Embora essa narrativa de vitimização possa despertar simpatia, ela é politicamente perigosa: retira dos palestinos sua agência e desloca a luta pela justiça para o campo de uma crise humanitária, em vez de reconhecê-la como uma luta política por libertação. El-Kurd sustenta seu argumento recorrendo a diversos exemplos. Entrelaça memórias de sua infância em Cheikh Jarrah, bairro na Jerusalém ocupada, com uma análise crítica mais ampla.
Cita, por exemplo, o assassinato da jornalista Shireen Abu Akleh pelas forças israelenses e a ênfase imediata da mídia ocidental em sua cidadania americana; as diferenças na cobertura internacional entre ucranianos armados contra a invasão russa e palestinos resistindo à ocupação de Gaza e da Cisjordânia; ou ainda a indignação acadêmica diante da famosa imagem de Edward Said atirando uma pedrinha numa guarita esraelense. Combinando memórias pessoais e reportagem, El-Kurd humaniza a luta política, mostrando como histórias individuais se entrelaçam às narrativas nacionais de resistência e sobrevivência.
Nas notas iniciais, El-Kurd estabelece o tom do livro, deixando clara sua intenção de desafiar as narrativas predominantes que exigem dos palestinos uma versão higienizada de sua vitimização para conquistar simpatia. Ele ressalta a importância de expor as experiências palestinas de forma autêntica, sem ceder às expectativas externas. Também esclarece o propósito da obra ao afirmar: “Não considero Vítimas perfeitas uma crítica, por si só. Tampouco o considero um manifesto ou uma monografia. Trata-se, antes, de um questionamento de estratégias e táticas, ideologias e impulsos, hipóteses e crenças, uma infiltração nos discursos dominantes” (p. 20).
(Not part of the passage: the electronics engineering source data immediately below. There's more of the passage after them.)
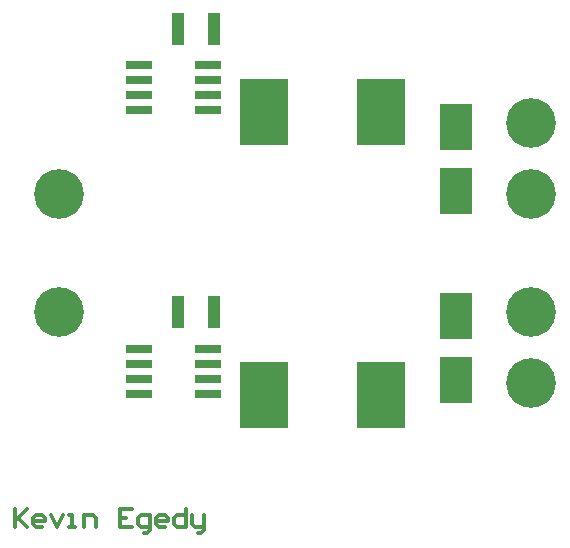
<source format=gts>
G04*
G04 #@! TF.GenerationSoftware,Altium Limited,Altium Designer,21.9.1 (22)*
G04*
G04 Layer_Color=8388736*
%FSLAX44Y44*%
%MOMM*%
G71*
G04*
G04 #@! TF.SameCoordinates,2345FEB6-A16B-4DA5-A685-52EC4FAC100B*
G04*
G04*
G04 #@! TF.FilePolarity,Negative*
G04*
G01*
G75*
%ADD16C,0.3000*%
%ADD17R,2.3032X0.8032*%
%ADD18R,4.0532X5.7032*%
%ADD19R,2.7532X3.9532*%
%ADD20R,1.1032X2.7032*%
%ADD21C,4.2032*%
D16*
X13000Y33313D02*
Y18078D01*
Y23157D01*
X23157Y33313D01*
X15539Y25696D01*
X23157Y18078D01*
X35853D02*
X30774D01*
X28235Y20617D01*
Y25696D01*
X30774Y28235D01*
X35853D01*
X38392Y25696D01*
Y23157D01*
X28235D01*
X43470Y28235D02*
X48548Y18078D01*
X53627Y28235D01*
X58705Y18078D02*
X63784D01*
X61244D01*
Y28235D01*
X58705D01*
X71401Y18078D02*
Y28235D01*
X79019D01*
X81558Y25696D01*
Y18078D01*
X112028Y33313D02*
X101871D01*
Y18078D01*
X112028D01*
X101871Y25696D02*
X106950D01*
X122185Y13000D02*
X124724D01*
X127263Y15539D01*
Y28235D01*
X119646D01*
X117106Y25696D01*
Y20617D01*
X119646Y18078D01*
X127263D01*
X139959D02*
X134881D01*
X132341Y20617D01*
Y25696D01*
X134881Y28235D01*
X139959D01*
X142498Y25696D01*
Y23157D01*
X132341D01*
X157733Y33313D02*
Y18078D01*
X150116D01*
X147577Y20617D01*
Y25696D01*
X150116Y28235D01*
X157733D01*
X162812D02*
Y20617D01*
X165351Y18078D01*
X172968D01*
Y15539D01*
X170429Y13000D01*
X167890D01*
X172968Y18078D02*
Y28235D01*
D17*
X118000Y409050D02*
D03*
Y396350D02*
D03*
Y383650D02*
D03*
Y370950D02*
D03*
X176000Y409050D02*
D03*
Y396350D02*
D03*
Y383650D02*
D03*
Y370950D02*
D03*
Y130950D02*
D03*
Y143650D02*
D03*
Y156350D02*
D03*
Y169050D02*
D03*
X118000Y130950D02*
D03*
Y143650D02*
D03*
Y156350D02*
D03*
Y169050D02*
D03*
D18*
X322750Y130000D02*
D03*
X223250D02*
D03*
X322750Y370000D02*
D03*
X223250D02*
D03*
D19*
X386000Y143000D02*
D03*
Y197000D02*
D03*
Y357000D02*
D03*
Y303000D02*
D03*
D20*
X181500Y200000D02*
D03*
X150500D02*
D03*
X181500Y440000D02*
D03*
X150500D02*
D03*
D21*
X50000Y300000D02*
D03*
Y200000D02*
D03*
X450000Y360000D02*
D03*
Y300000D02*
D03*
Y200000D02*
D03*
Y140000D02*
D03*
M02*

</source>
Ele evidencia a desumanização dos palestinos no processo de colonização, bem como a forma como são retratados pela mídia ocidental em dois pólos opostos: vítimas ou terroristas. Embora a política do apelo seja uma resposta natural para afastar os palestinos da associação imediata com o terrorismo, ela também pode reforçar as próprias condições de opressão, recorrendo apenas às “ferramentas do mestre” em vez de questionar as narrativas que sustentam o atual regime de apartheid. Essa desumanização não afeta apenas a autopercepção e a psique palestinas, mas serve de justificativa para seu deslocamento e extermínio.
A obra de El-Kurd exige uma reflexão radical sobre as formas de representação dos palestinos e sobre os modos como a solidariedade é praticada. Ele confronta a narrativa de vitimização que reduz a agência palestina e, em seu lugar, reivindica uma solidariedade enraizada na luta política, no anti-imperialismo e no reconhecimento da autodeterminação palestina.
Para ativistas, acadêmicos e movimentos comprometidos com projetos anticoloniais e decoloniais, este livro oferece uma estrutura poderosa para compreender a luta palestina. O chamado de El-Kurd por uma solidariedade mais crítica e politicamente engajada é urgente e oportuno, instando a esquerda global a ultrapassar gestos superficiais e a assumir ações concretas que desafiem as estruturas de poder e de imperialismo que sustentam a violência colonial.
Com Vítimas Perfeitas, El-Kurd oferece não apenas uma ferramenta para pensar a descolonização na Palestina, mas também um instrumento para repensar, em escala mais ampla, as noções de resistência, justiça e libertação no século XXI.